Bitcoin v. Lithium

With Bitcoin exploding in the charts, we thought we’d explore the topic of which was a better investment right now: Lithium or Bitcoin?  Let’s start with the returns year to date- Bitcoin is up over a whopping 1600%.  While lithium miners, electric vehicle manufacturers, and battery producers didn’t have quite an insane year, the LIT ETF is still up over 60%.  And looking deeper to individual stocks within those sectors, we’d find many names that are up over 100%.  While both Bitcoin and Lithium have performed amazingly well, we aren’t talking about past performance in this post, we are looking forward to the outlook on both hot sectors of the financial markets.


Let’s start with why we’re even having this discussion.  Although both sectors have been catching steam over the last few years, they have lifted off in 2017.   Both sectors were also driven by cult, retail followings for the most part- Bitcoin by a tech-centric community, and Lithium by a commodity-driven retail investor base.  Finally, investors in both sectors believe that they are still underfollowed stories and when the institutions start pouring in money the rally will truly begin.

The Case for Lithium

Lithium is an interesting space to be invested in right now- it is the metal that is fueling the energy revolution. From electric vehicles to energy storage, batteries produced from lithium raw materials are becoming more and more vital to the way we live our lives. But moving beyond that broad argument, and looking at what’s actually priced into the market, this is where it gets interesting.  Despite a strong run up in shares this year, there is a clear fundamental story that can be analyzed in basic terms- supply and demand.

Supply of lithium is currently tight, while demand continues to grow.  While this sounds simple, looking out on a longer term horizon is where it gets a bit more tricky.  For investors that truly believe in the long term impact of the energy revolution, the case can be made that lithium demand will grow exponentially from current levels, and that supply will need to play catch up.  Many even liken it to the oil revolution that played out in the late 1800s and early 1900s.  Thus, while it is tremendously difficult to analyze in a quantitative fashion, investors can draw parallels and use it as a reference point to responsibly invest their money way beyond just the next 12 months.

The Case for Bitcoin

Bitcoin is a unique asset that like many things tech has just taken the world by storm. Just a few weeks ago we found out that Coinbase now has more users than Charles Schwab, an institution that has been around for 46 years!  Bitcoin is based on a revolutionary technology, blockchain, which will without a doubt disrupt the fintech space. Additionally, it is unique because it allows for cross border transactions without the mess of conversion rates to some extent.  Furthermore, it’s 100% digital, which supports the way the world is heading.  And finally, the supply is constrained to 21 million Bitcoins, which means there is some scarcity value.

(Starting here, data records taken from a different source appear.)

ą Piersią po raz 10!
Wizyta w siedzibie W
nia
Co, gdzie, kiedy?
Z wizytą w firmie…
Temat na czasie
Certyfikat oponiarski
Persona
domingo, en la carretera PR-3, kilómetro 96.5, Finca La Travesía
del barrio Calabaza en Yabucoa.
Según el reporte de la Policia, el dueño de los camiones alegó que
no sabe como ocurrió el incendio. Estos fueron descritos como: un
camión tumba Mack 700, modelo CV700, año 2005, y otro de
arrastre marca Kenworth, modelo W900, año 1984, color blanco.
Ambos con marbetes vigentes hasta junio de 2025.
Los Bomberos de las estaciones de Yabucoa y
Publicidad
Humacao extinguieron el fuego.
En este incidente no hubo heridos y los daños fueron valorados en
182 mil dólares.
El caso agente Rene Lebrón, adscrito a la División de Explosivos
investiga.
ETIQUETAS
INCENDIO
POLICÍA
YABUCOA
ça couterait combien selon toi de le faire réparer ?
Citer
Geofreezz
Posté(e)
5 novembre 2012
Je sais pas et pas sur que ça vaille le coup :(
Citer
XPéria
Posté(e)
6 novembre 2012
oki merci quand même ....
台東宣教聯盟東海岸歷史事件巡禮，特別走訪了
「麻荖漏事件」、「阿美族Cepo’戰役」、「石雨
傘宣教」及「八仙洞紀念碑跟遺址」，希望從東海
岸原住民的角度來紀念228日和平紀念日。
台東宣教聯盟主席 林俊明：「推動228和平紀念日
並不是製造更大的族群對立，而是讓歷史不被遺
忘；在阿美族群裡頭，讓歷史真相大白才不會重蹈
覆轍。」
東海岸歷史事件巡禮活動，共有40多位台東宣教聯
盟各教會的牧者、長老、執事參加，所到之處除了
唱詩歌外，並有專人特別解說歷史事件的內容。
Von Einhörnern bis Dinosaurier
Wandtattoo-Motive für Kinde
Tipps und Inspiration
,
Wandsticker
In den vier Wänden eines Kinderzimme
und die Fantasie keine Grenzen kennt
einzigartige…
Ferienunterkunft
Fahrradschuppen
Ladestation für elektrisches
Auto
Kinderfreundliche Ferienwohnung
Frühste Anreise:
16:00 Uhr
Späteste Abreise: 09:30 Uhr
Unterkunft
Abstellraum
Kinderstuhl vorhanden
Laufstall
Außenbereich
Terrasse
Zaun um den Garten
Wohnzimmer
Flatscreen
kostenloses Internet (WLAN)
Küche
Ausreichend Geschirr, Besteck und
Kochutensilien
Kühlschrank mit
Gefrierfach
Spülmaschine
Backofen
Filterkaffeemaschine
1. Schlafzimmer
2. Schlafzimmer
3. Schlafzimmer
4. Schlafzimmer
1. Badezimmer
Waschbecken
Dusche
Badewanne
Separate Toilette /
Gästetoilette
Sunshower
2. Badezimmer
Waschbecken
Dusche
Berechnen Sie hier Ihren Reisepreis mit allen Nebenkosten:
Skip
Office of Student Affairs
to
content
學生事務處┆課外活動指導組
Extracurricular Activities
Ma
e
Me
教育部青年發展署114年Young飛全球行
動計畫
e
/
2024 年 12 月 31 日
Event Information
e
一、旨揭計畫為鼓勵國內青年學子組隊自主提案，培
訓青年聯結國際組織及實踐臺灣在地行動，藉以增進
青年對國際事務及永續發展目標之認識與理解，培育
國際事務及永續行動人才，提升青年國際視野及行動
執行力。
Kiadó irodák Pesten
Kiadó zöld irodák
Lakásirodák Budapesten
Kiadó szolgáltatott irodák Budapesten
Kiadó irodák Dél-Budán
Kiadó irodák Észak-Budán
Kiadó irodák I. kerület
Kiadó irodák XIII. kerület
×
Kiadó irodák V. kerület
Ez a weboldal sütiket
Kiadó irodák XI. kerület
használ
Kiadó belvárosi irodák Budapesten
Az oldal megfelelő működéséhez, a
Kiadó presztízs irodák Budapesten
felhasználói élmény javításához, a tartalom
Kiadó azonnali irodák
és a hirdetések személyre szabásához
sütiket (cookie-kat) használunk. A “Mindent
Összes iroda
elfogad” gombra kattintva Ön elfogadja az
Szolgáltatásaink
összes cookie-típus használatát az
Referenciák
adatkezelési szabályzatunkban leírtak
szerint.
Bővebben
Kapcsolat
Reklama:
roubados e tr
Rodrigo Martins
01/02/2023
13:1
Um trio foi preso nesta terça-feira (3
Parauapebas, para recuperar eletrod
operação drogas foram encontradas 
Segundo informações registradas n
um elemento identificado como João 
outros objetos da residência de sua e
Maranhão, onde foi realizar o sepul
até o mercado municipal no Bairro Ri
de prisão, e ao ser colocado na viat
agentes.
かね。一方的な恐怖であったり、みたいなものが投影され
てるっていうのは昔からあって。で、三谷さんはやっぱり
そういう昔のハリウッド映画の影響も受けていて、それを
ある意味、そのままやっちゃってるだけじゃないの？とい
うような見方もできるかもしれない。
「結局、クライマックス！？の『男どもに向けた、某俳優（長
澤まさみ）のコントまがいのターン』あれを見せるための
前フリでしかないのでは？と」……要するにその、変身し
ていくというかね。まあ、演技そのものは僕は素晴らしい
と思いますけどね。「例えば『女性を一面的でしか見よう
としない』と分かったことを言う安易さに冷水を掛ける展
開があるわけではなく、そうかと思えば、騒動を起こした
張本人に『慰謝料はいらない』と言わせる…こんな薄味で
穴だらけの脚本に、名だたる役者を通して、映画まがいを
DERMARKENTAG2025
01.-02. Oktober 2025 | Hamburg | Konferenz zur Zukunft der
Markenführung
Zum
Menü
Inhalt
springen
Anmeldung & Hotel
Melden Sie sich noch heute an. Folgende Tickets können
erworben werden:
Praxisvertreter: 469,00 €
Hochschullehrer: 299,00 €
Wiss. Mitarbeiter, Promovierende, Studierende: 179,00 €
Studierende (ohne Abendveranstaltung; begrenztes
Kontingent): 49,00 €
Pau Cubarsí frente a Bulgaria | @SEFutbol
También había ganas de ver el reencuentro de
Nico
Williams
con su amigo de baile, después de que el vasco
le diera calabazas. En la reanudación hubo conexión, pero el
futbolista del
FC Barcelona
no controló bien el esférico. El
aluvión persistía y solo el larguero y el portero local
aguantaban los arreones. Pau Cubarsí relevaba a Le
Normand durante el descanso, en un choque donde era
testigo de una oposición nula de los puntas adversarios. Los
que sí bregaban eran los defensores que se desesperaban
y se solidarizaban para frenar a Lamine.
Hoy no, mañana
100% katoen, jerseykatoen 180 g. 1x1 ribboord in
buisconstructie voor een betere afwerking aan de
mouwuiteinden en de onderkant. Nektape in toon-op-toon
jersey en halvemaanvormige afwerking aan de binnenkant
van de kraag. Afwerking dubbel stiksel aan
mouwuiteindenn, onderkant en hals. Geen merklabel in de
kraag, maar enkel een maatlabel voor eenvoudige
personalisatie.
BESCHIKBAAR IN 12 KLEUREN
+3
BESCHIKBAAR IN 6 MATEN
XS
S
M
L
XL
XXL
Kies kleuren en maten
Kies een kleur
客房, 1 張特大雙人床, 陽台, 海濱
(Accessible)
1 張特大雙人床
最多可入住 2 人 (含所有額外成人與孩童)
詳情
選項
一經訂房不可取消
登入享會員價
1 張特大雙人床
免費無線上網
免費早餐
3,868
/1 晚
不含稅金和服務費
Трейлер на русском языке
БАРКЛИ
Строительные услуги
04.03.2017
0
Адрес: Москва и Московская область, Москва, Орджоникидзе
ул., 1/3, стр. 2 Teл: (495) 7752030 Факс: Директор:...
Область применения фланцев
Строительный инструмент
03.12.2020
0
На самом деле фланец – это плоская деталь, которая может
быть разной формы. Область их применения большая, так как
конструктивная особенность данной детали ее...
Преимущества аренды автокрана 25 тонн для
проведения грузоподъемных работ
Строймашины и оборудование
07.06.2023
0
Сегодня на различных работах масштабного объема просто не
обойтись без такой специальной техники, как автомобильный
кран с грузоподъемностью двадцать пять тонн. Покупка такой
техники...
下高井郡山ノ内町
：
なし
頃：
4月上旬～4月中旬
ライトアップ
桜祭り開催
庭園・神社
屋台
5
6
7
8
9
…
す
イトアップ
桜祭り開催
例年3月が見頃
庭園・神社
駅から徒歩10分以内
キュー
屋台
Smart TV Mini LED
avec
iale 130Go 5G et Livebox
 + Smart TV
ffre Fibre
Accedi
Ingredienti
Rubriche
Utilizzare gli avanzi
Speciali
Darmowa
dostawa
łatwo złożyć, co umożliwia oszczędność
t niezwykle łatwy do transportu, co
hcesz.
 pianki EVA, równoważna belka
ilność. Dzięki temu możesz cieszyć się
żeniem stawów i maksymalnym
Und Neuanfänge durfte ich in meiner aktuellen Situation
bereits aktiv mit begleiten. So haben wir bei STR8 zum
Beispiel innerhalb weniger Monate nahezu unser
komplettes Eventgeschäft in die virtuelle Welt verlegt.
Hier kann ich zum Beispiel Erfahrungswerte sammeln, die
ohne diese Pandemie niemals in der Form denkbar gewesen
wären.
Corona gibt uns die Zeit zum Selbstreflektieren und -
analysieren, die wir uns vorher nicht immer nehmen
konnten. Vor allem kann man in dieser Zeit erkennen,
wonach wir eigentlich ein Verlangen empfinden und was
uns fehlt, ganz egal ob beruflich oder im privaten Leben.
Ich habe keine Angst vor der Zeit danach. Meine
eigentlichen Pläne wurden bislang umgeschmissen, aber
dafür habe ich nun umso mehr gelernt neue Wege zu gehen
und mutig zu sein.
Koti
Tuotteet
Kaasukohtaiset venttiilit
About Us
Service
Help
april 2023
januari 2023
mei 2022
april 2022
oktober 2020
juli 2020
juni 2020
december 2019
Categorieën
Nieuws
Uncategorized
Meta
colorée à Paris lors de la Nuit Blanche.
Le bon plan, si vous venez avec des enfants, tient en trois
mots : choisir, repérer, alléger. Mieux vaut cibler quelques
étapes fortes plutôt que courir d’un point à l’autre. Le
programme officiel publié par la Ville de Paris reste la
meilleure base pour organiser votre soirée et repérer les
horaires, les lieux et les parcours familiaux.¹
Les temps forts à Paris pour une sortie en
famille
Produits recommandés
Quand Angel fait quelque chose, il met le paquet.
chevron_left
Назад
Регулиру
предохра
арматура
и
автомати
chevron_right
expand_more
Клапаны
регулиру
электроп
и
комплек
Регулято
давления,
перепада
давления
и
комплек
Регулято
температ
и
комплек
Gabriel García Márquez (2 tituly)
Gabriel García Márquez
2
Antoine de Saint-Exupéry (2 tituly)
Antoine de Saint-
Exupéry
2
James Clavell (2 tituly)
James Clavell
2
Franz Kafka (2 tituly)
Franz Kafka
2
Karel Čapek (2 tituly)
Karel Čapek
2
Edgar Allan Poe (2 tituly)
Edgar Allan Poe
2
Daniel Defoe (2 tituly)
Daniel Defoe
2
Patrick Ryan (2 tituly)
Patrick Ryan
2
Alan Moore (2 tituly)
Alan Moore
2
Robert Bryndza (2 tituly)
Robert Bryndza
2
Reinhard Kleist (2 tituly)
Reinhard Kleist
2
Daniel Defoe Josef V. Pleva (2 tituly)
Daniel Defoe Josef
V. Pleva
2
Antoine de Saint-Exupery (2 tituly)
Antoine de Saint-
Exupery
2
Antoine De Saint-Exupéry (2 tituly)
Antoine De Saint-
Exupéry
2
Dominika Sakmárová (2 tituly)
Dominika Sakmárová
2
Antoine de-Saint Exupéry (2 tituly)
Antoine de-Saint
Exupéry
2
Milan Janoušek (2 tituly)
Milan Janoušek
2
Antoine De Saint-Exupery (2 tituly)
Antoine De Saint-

In my opinion, whether you believe in Bitcoin’s power as a currency or not, I believe it definitely has the potential to at least be thought of as an alternative to gold in terms of being a safe haven asset.  In a world where credit cards can instantly make transactions both locally and across borders seamlessly, there is no real need for a Bitcoin like currency, unless one is seeking anonymity.  Thus, the gold like features would be the true power and long term use case for Bitcoin, should it have a place in this world going forward.  And if it does begin to be viewed more and more in this way, then the argument can certainly be made that the valuation is low right now.

Graham and Dodd- Investing vs. Speculating

Finally, analyzing two sectors like this almost reminds me of one of the central themes of Graham and Dodd’s famed book Security Analysis- Investing vs. Speculating.   In this case, I would argue that lithium would be more of an investment, and Bitcoin would be more of a speculation.  The reason for this is that the lithium and supporting industries can be analyzed fundamentally by collecting information, sizing up the market, looking at financials, coming up with valuations, and determining that there is still the possibility of an undervaluation in the space.  With Bitcoin, while we may be able do some of those things, we cannot determine whether the asset is fairly valued, overvalued, or undervalued.  Potential buyers of Bitcoin have to believe in its long term impact on the world and trust that it will lead to much higher valuations.  Additionally, there is no cash flow generated from an investment in Bitcoin, it is purely a bet that the price of the asset will rise.   Whereas investors in lithium at this point in time can find undervalued assets in the space, scoop them up, and enjoy the cash flows that are generated from them.

So, determining which one is better going forward basically comes down to each individual.  For those looking for more traditional investments and the risk profiles that go along with that, lithium may be the better route to go.  But for those who are willing and able to take on more risk, and believe in taking shots on “revolutionary” technologies without regard for valuations, or other traditional metrics (ex. Tesla investors), then Bitcoin is certainly the right choice for them.